Permitir que as crianças participem da organização do acervo facilitará o acesso ao conteúdo, além de garantir uma busca mais autônoma pelos títulos ali dispostos. Muito mais do que prezar pela estética do ambiente, que, claro, precisa ser convidativo e aconchegante, é importante proporcionar que a disposição dos livros "faça sentido para as pessoas que usam aquele acervo", como pontua Denise. O mobiliário, ela reforça, precisa garantir a acessibilidade às obras oferecidas no espaço. 

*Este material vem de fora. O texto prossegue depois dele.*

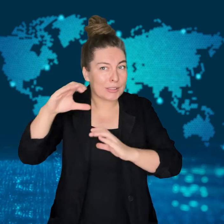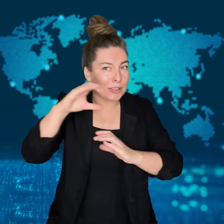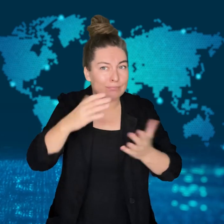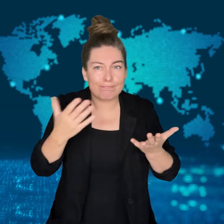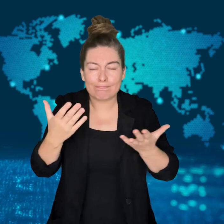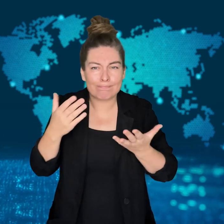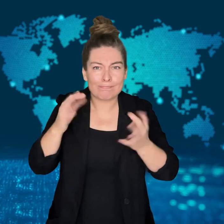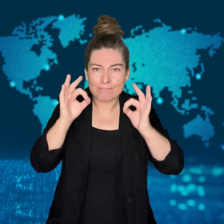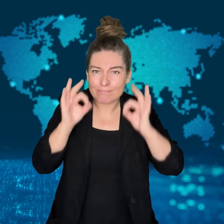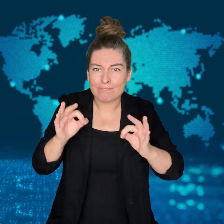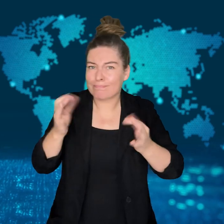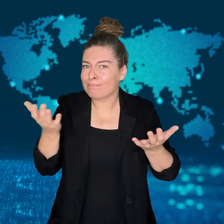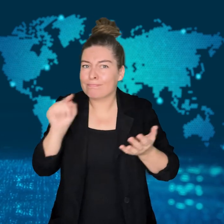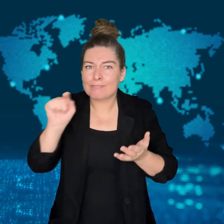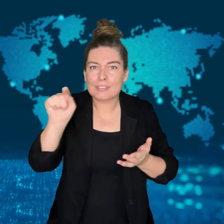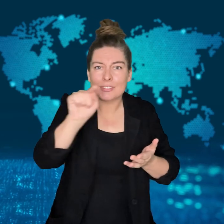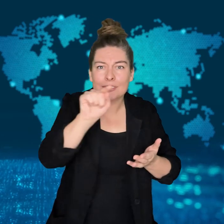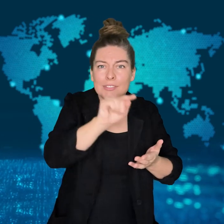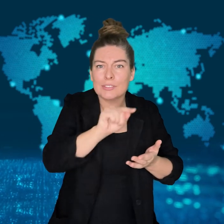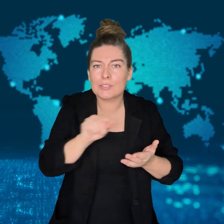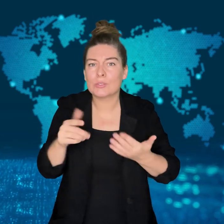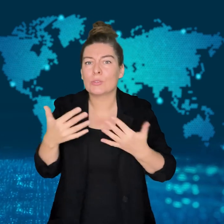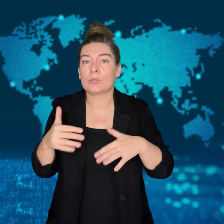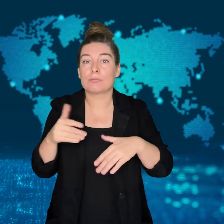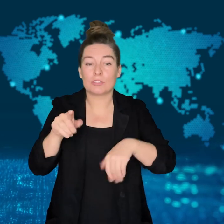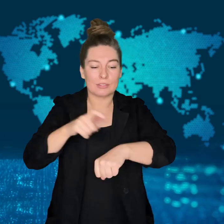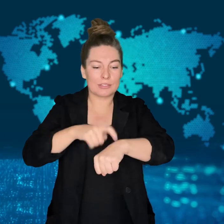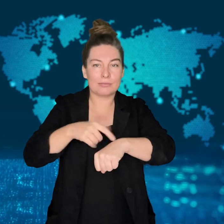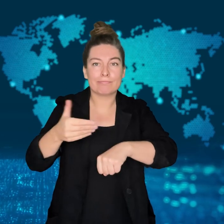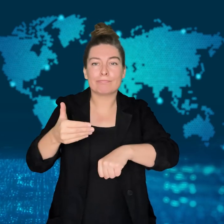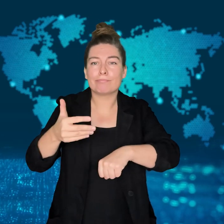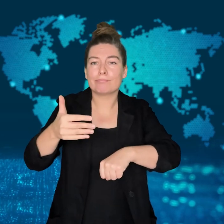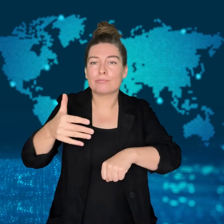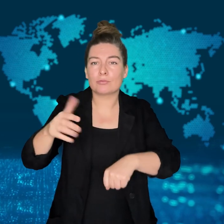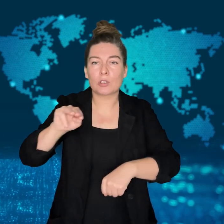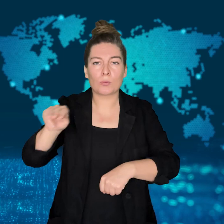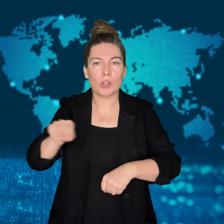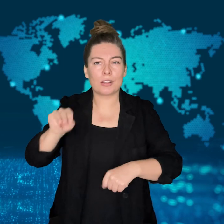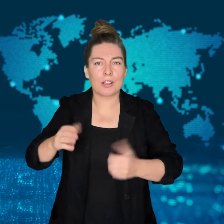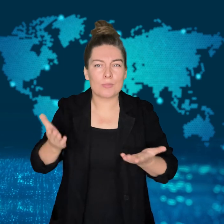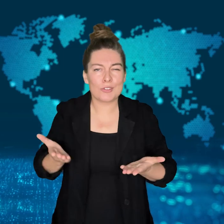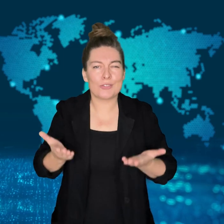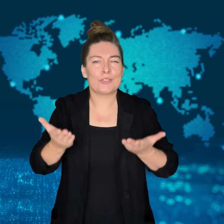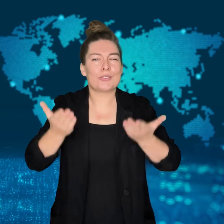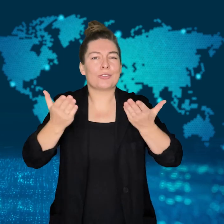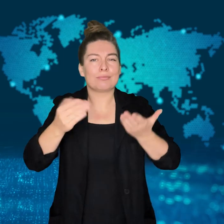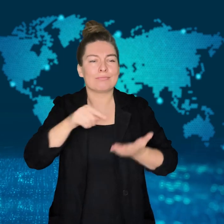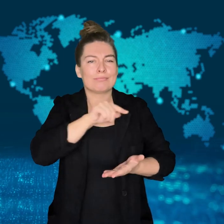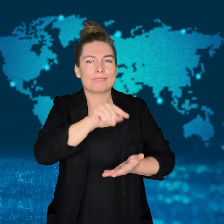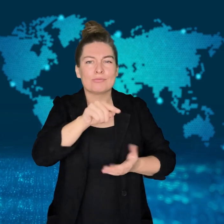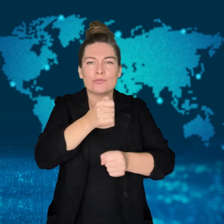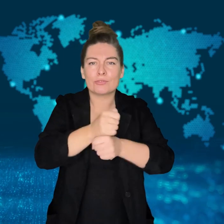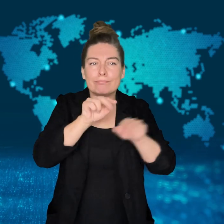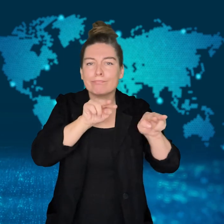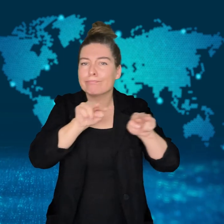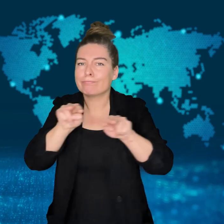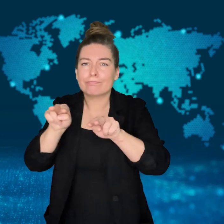Though there were several unconfirmed sightings as the search went on,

E como transformar o espaço agradável ao leitor? Um dos pontos centrais é ganantir que o lugar tenha uma luminosidade adequada para leitura e, como Ana Carolina propõe, traga "murais com dicas de leitura, obras adquiridas, livros mais emprestados etc". Em alguns casos, é interessante até criar cantos de leitura ou instalar estantes de livros nas salas de aula, até mesmo nas séries mais avançadas como as do Ensino Fundamental e Médio, quando isso já não é mais tão recorrente, ela mesma completa. 

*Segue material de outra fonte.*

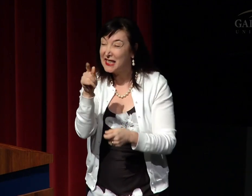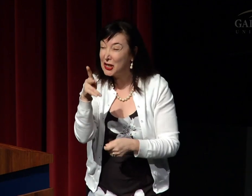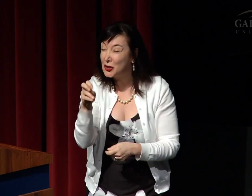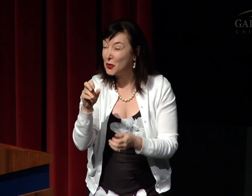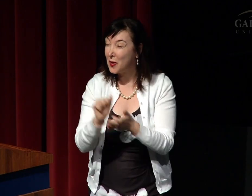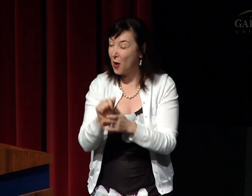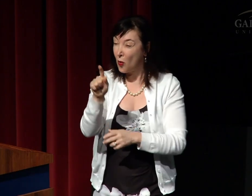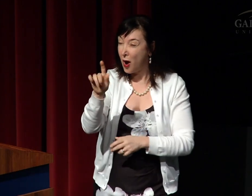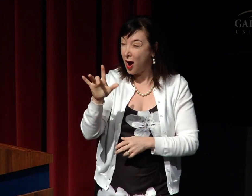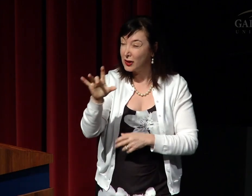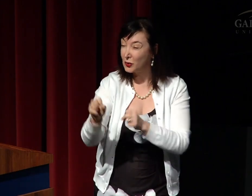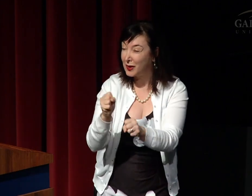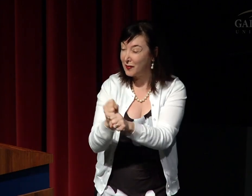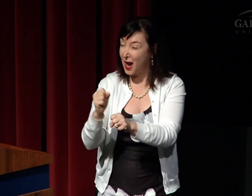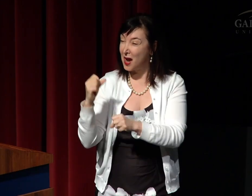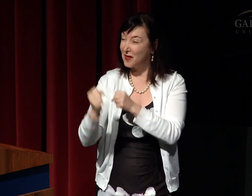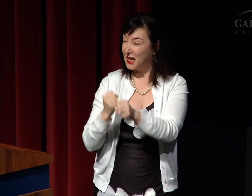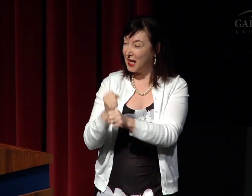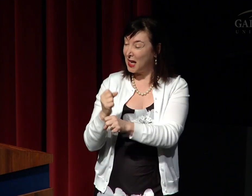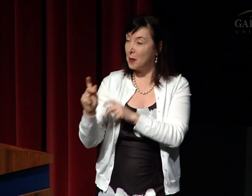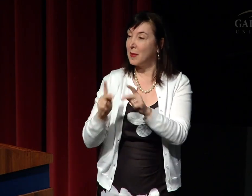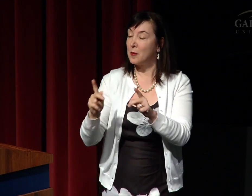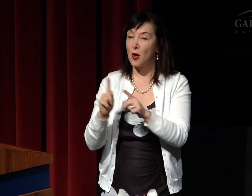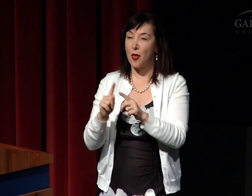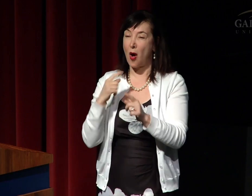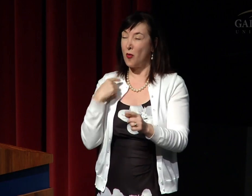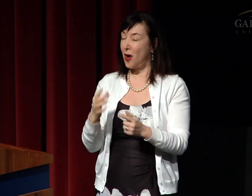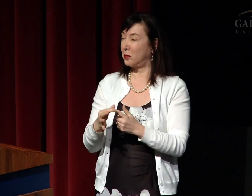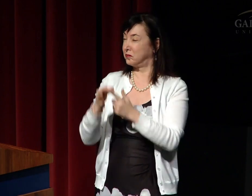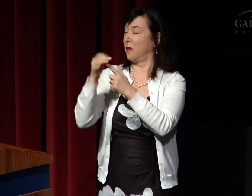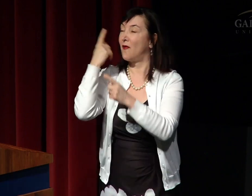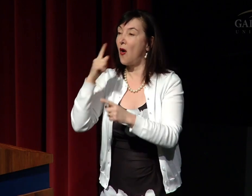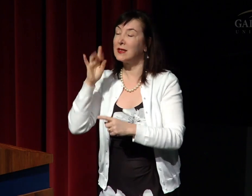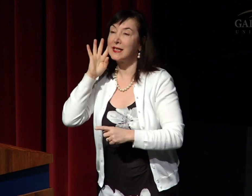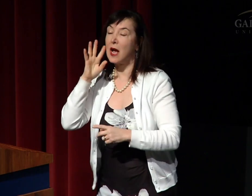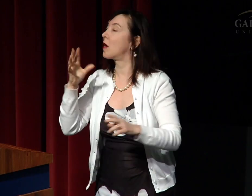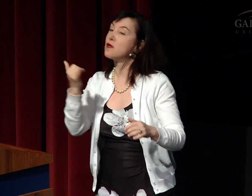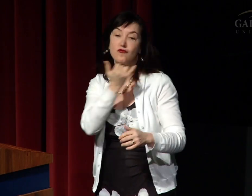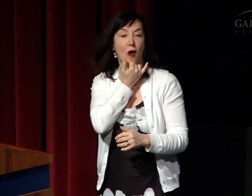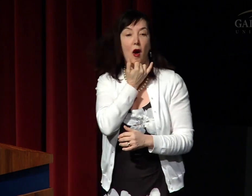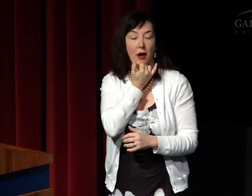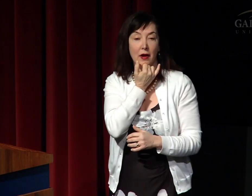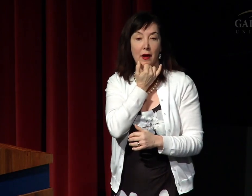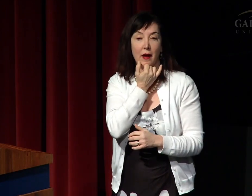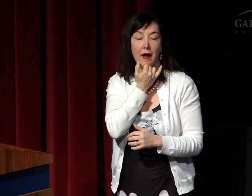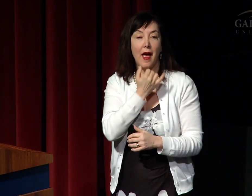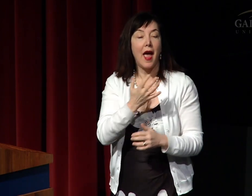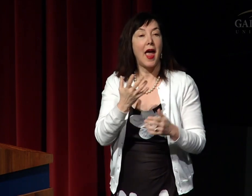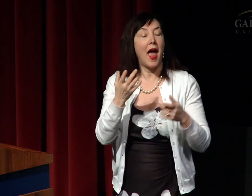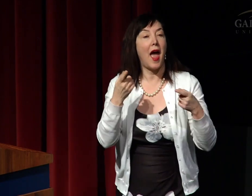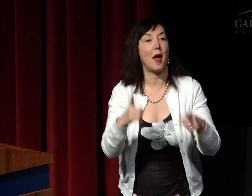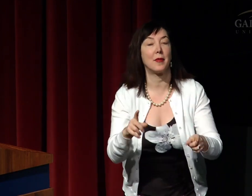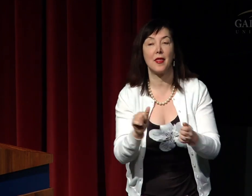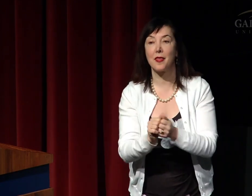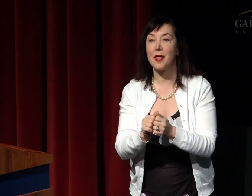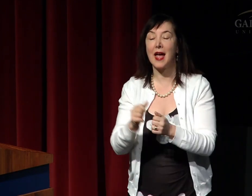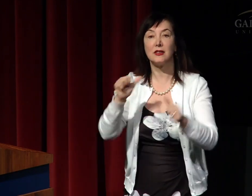tissue that for 100 years people thought was dedicated to auditory processing. We're finding that is not the case.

Ainda sobre a organização do espaço, Sandra recomenda que haja um acompanhamento do professor sobre quais materiais são mais ou menos acessados. Assim, é possível entender as preferência e “chamar a atenção para determinados livros que nunca foram acessados”, trazendo tais obras para as rodas de leitura ou momentos de leitura em voz alta. Um último ponto levantado pela especialista diz respeito aos cuidados com os livros. O manejo do material naturalmente pressupõe que ele se desgaste de maneira mais rápida. Por isso uma atividade sugerida é incluir os alunos nos processos de restauração de algumas das obras, promovendo a troca de uma capa ou a colagem de páginas. Mas, claro, algumas restaurações requerem o trabalho de um especialista na área.

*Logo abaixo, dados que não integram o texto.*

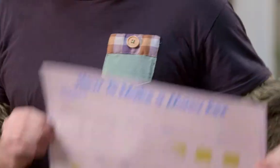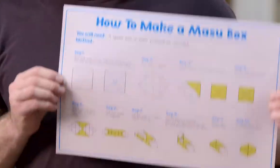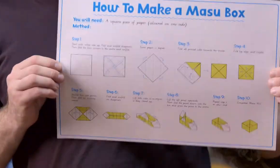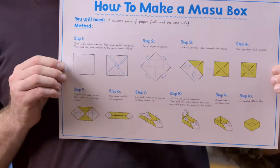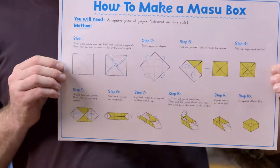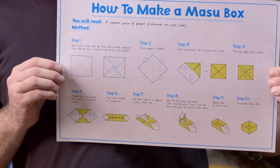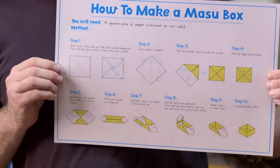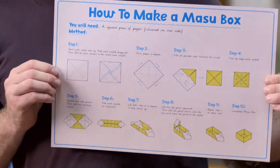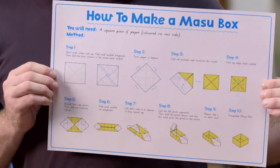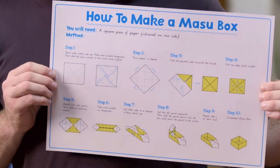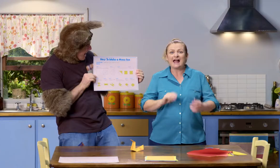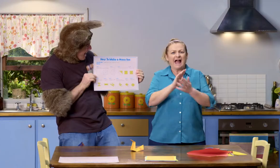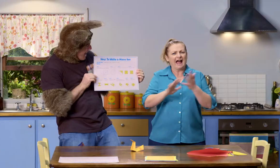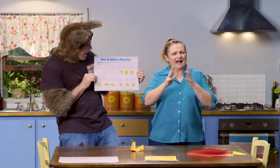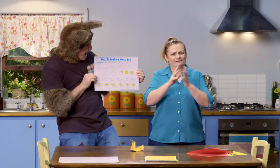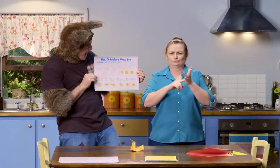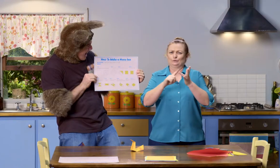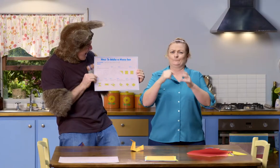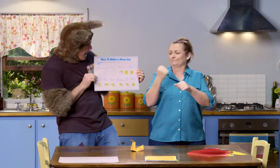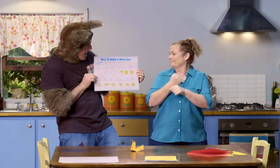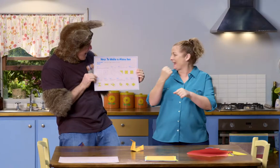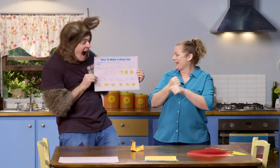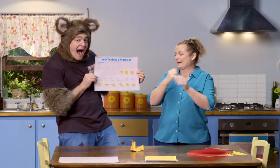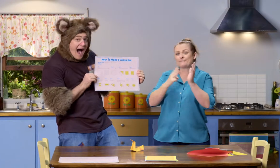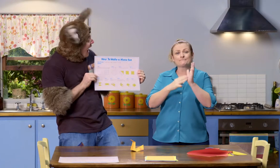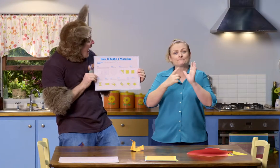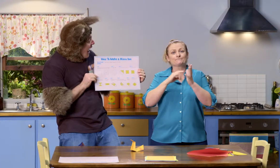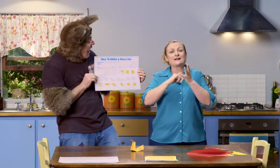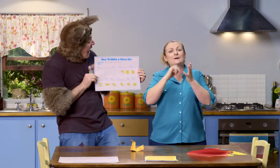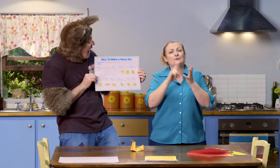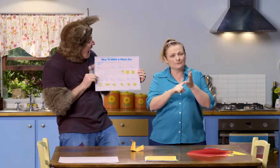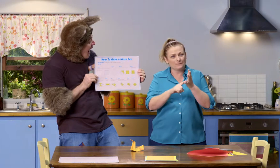Ha! This is how to make a Masu box.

"Devemos considerar o funcionamento das pessoas na contemporaneidade, em que os aparelhos digitais estão sempre à mão e as crianças visualizam seus usos em muitos momentos de seu dia a dia, o que lhes permite acesso fácil e inserção automática nesse universo. Algo similar poderia acontecer com o livro e a leitura. Se crianças tiverem acesso aos livros em muitos momentos, em diversos espaços, que veja pessoas de seu entorno em práticas de leitura de forma tão envolvente quanto em seus celulares, nas redes sociais, mais chances terão essas crianças de se interessarem pelo livro e pela leitura, e daí, quiçá, se encantarem e se tornarem leitoras", complementa Sandra.

 

Livros digitais

"Texto não é só no papel", Ana Carolina enfatiza. "Hoje, mais do que nunca, é preciso formar esse leitor múltiplo: do papel, do digital, um leitor que acessa links e que sabe selecionar conteúdos da web", acrescenta. Sobre os recursos e as ferramentas que compõem esses suportes, Camila aconselha que sejam apresentados ao leitor como outra possibilidade de leitura. Sandra reitera sua ideia de entender o acervo como um recorte do mundo e conclui: "Se o leitor hoje – e ainda mais no futuro – terá acesso a diferentes suportes, é preciso que a escola também seja um espaço em que isso esteja disponível, de maneira a apoiar os leitores a serem críticos e autônomos também nesse tipo de uso".

 

Clássicos X contemporâneos

Por fim, Ana Carolina ressalta que é necessário haver "um equilíbrio entre produções clássicas e contemporâneas" e aponta fatores que ajudam a preservar a qualidade dessa seleção. Por exemplo, vale analisar se, no caso das obras clássicas, serão lidas versões integrais ou adaptadas, se as adaptações escolhidas foram escritas de acordo com o estilo da linguagem original ou não. Camila adiciona: "Perceber como as histórias tradicionais estão presentes nas contemporâneas também pode ser maravilhoso, não?". Estabelecer uma relação entre duas obras produzidas em períodos diferentes pode tornar a leitura dos escritos clássicos, muitas vezes com uma linguagem incomum hoje em dia, mais tranquila.